# Given data

━━━

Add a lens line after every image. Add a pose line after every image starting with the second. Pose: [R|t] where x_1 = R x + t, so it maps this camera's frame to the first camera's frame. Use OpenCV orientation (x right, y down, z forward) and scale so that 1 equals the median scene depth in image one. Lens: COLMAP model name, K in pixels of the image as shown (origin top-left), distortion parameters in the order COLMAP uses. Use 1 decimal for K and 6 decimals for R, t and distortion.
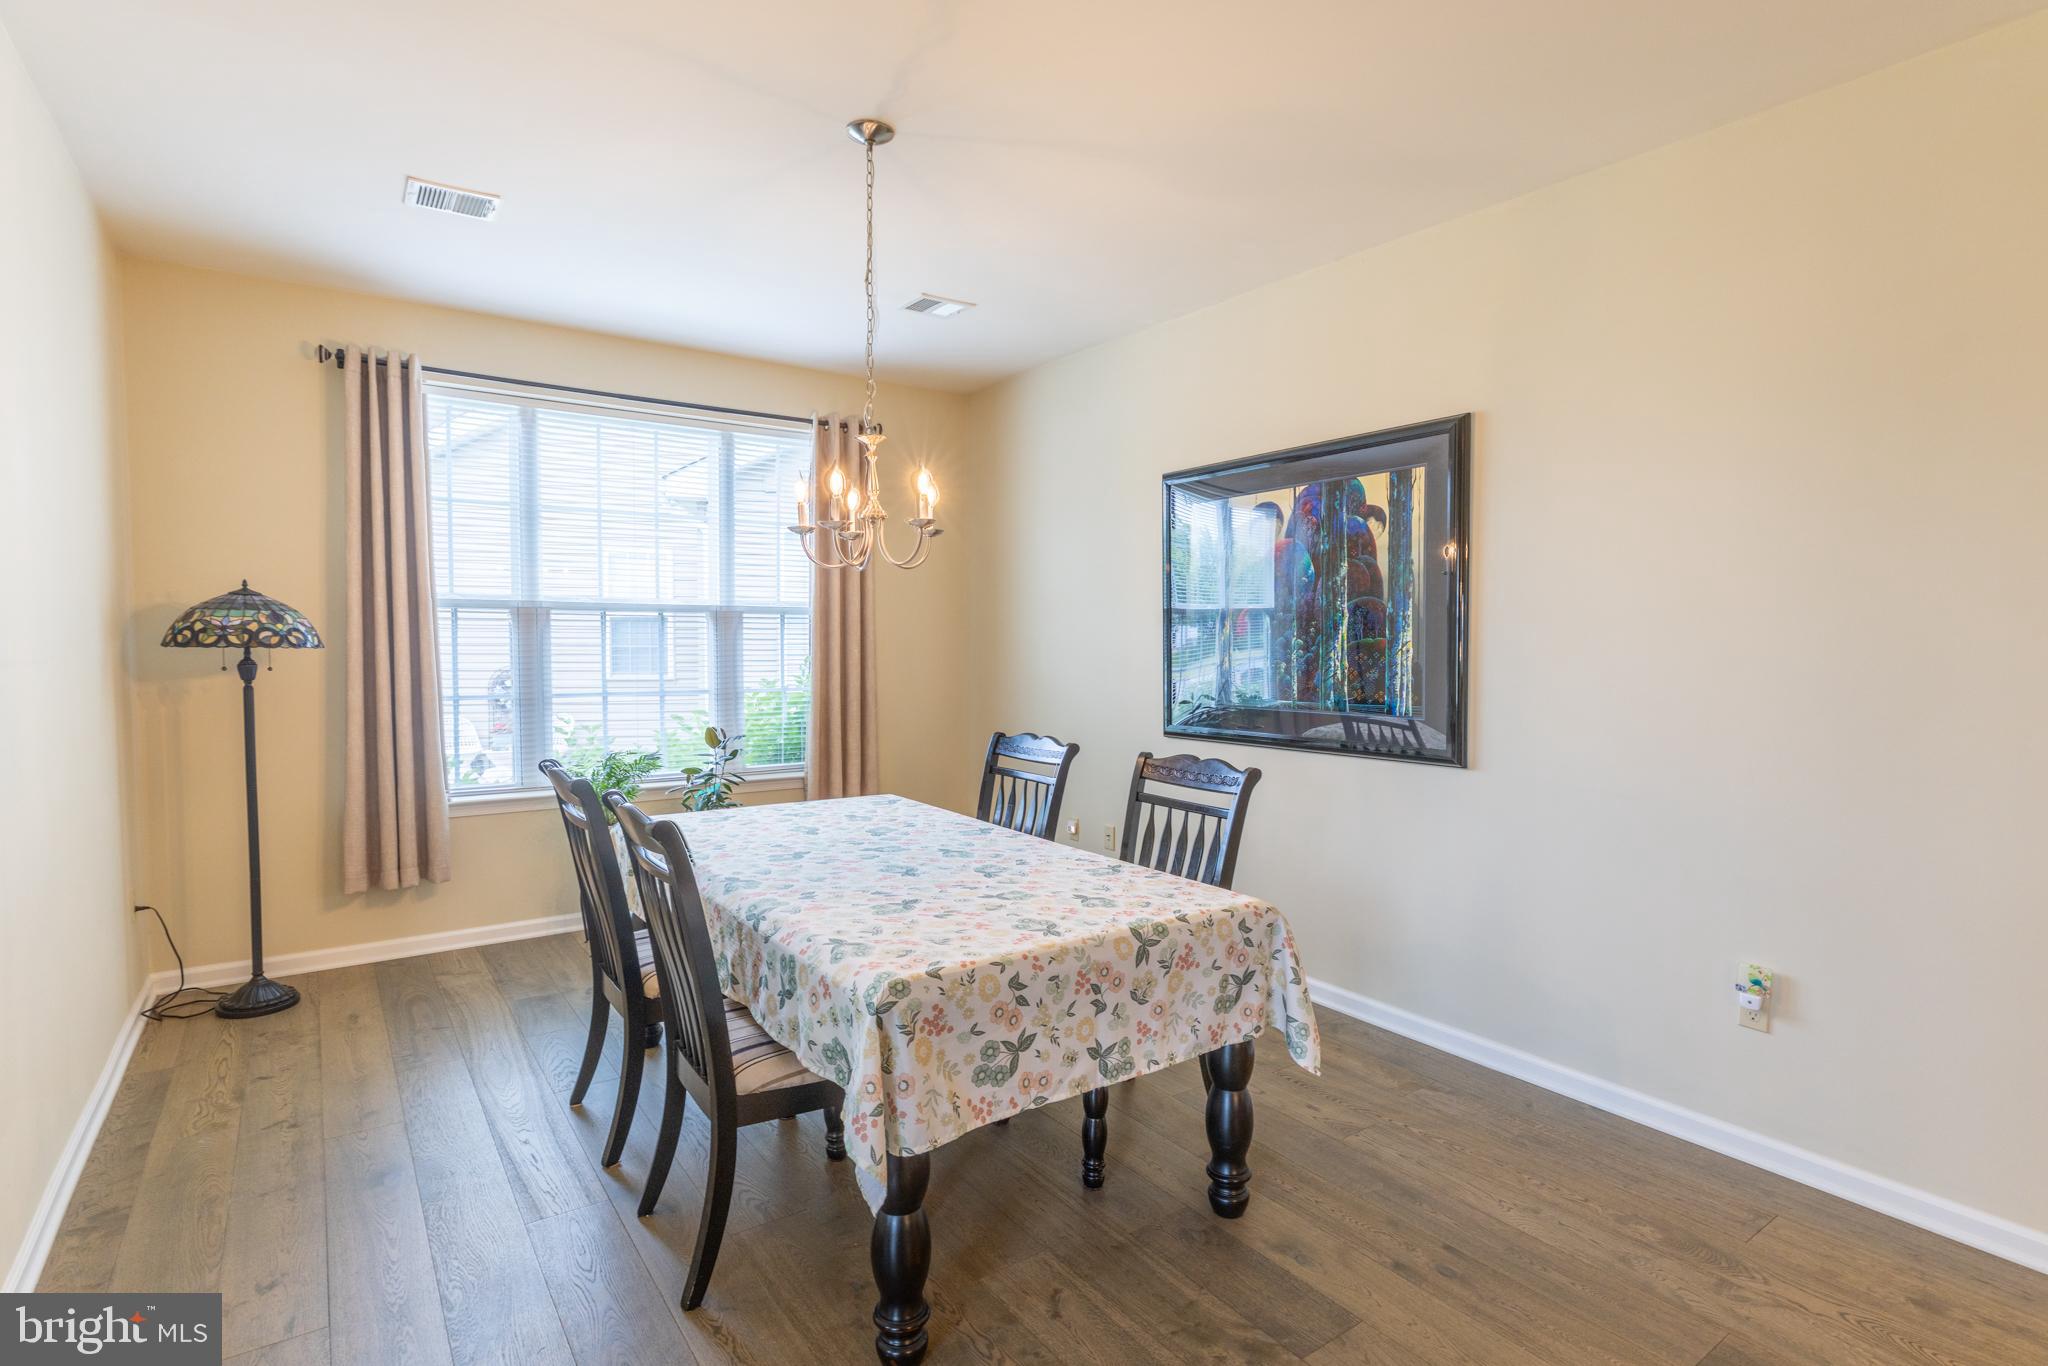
lens RADIAL K [[1010.7, 0, 1024.0], [0, 1010.7, 683.0], [0, 0, 1]] dist [-0.002114, 0.000090]
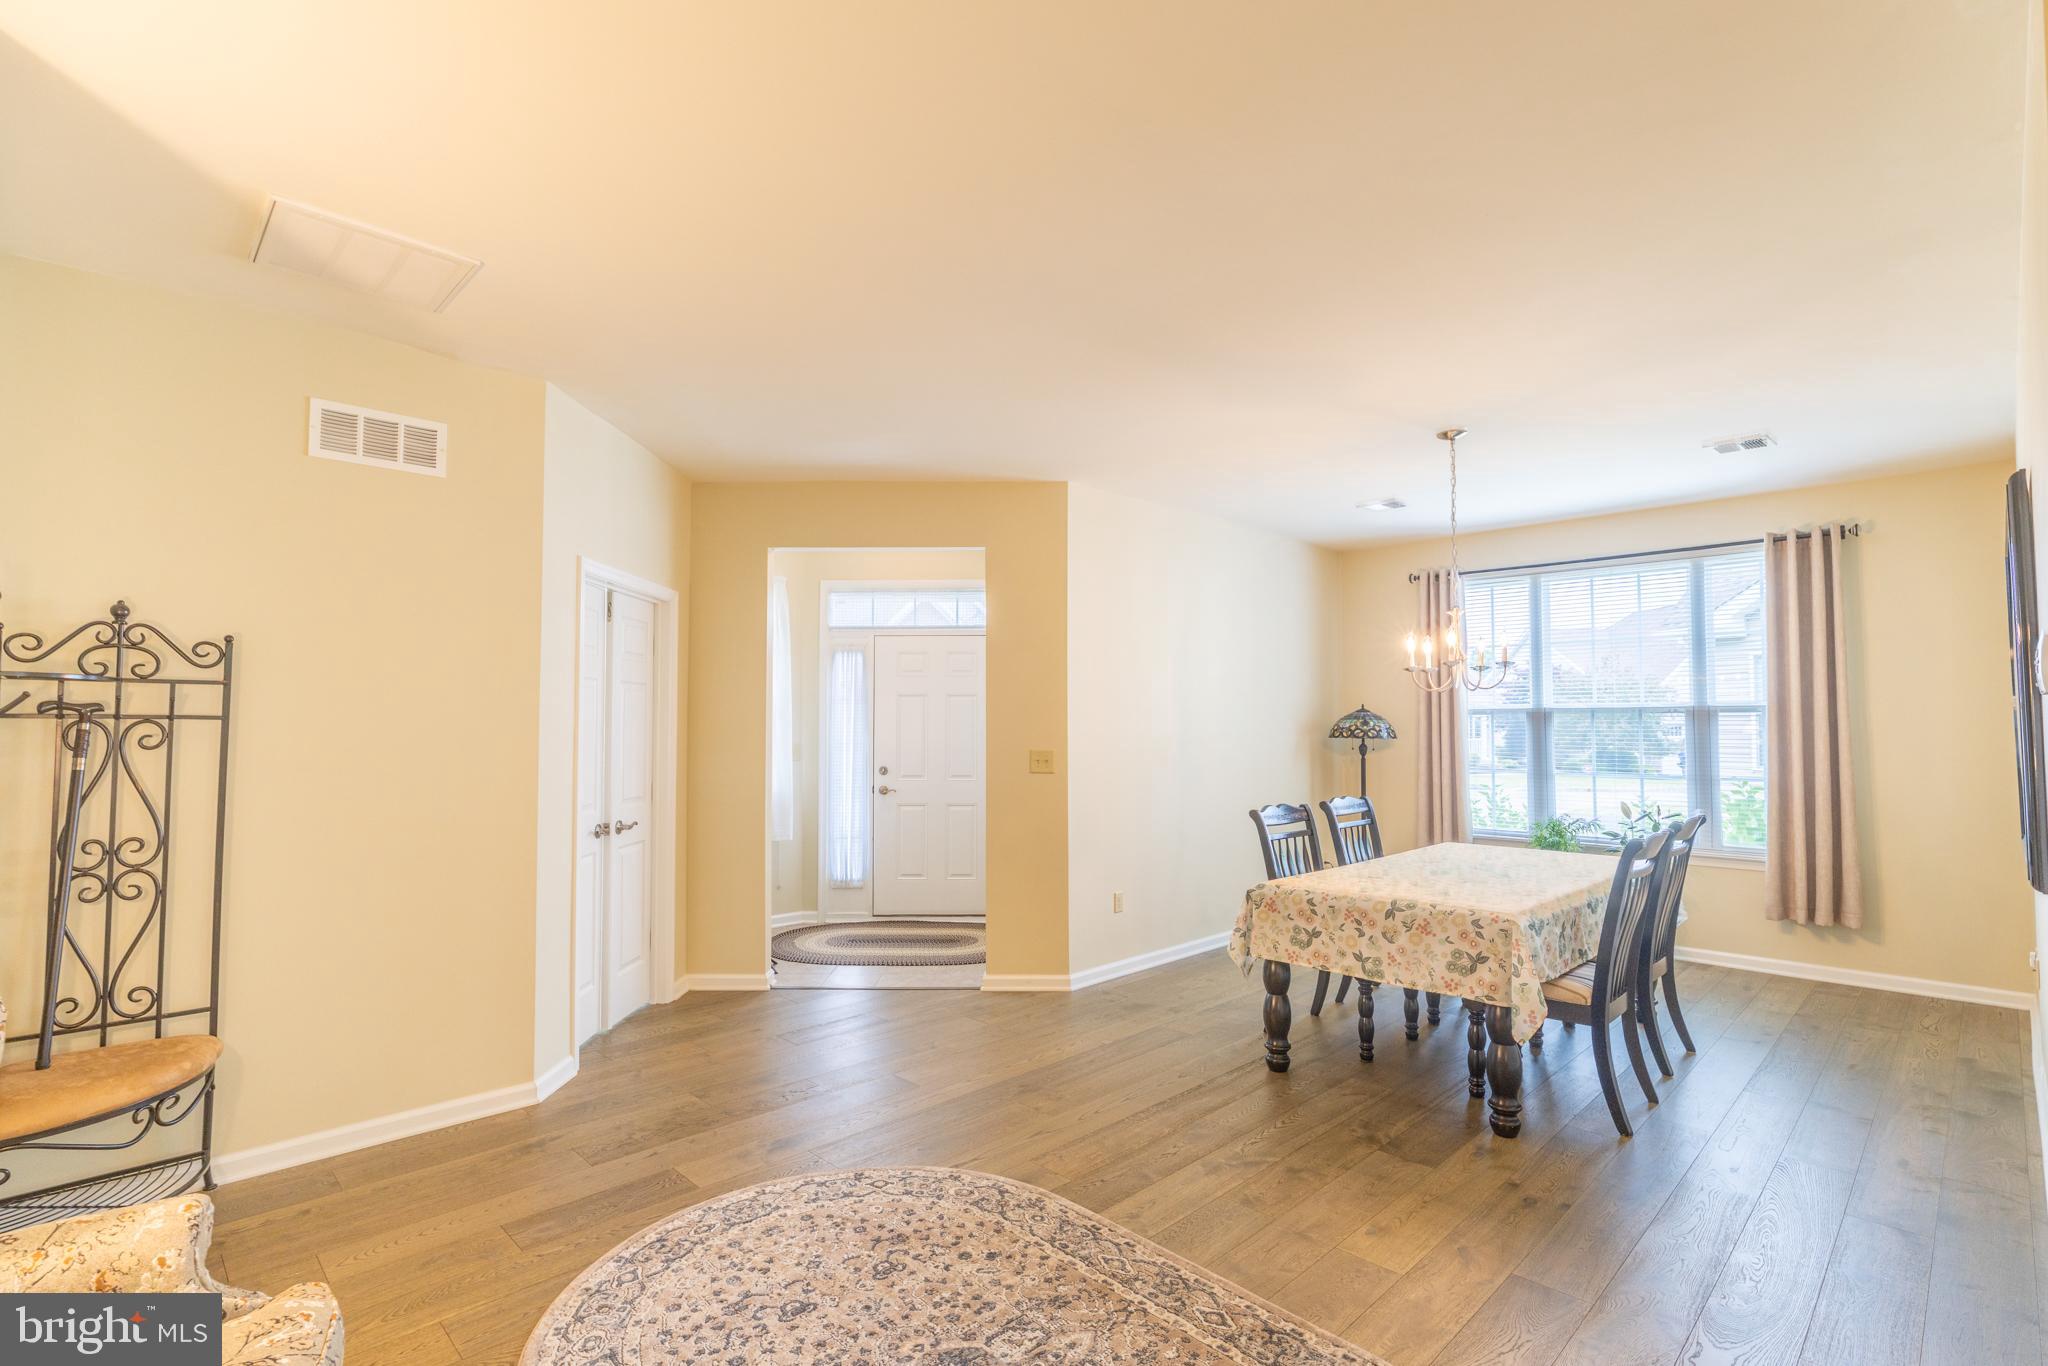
lens RADIAL K [[953.0, 0, 1025.7], [0, 953.0, 690.5], [0, 0, 1]] dist [-0.002384, 0.001325]
pose [[0.153174, -0.045866, -0.987134, 1.594038], [-0.043291, 0.997652, -0.053072, -0.001906], [0.987250, 0.050863, 0.150829, 0.104662]]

━━━

# What is needed
Rewrite all of the data above with "line" renamed to "entry" and everything else unchanged, leaving the pictures out.

# Response to the task
Add a lens entry after every image. Add a pose entry after every image starting with the second. Pose: [R|t] where x_1 = R x + t, so it maps this camera's frame to the first camera's frame. Use OpenCV orientation (x right, y down, z forward) and scale so that 1 equals the median scene depth in image one. Lens: COLMAP model name, K in pixels of the image as shown (origin top-left), distortion parameters in the order COLMAP uses. Use 1 decimal for K and 6 decimals for R, t and distortion.
lens RADIAL K [[1010.7, 0, 1024.0], [0, 1010.7, 683.0], [0, 0, 1]] dist [-0.002114, 0.000090]
lens RADIAL K [[953.0, 0, 1025.7], [0, 953.0, 690.5], [0, 0, 1]] dist [-0.002384, 0.001325]
pose [[0.153174, -0.045866, -0.987134, 1.594038], [-0.043291, 0.997652, -0.053072, -0.001906], [0.987250, 0.050863, 0.150829, 0.104662]]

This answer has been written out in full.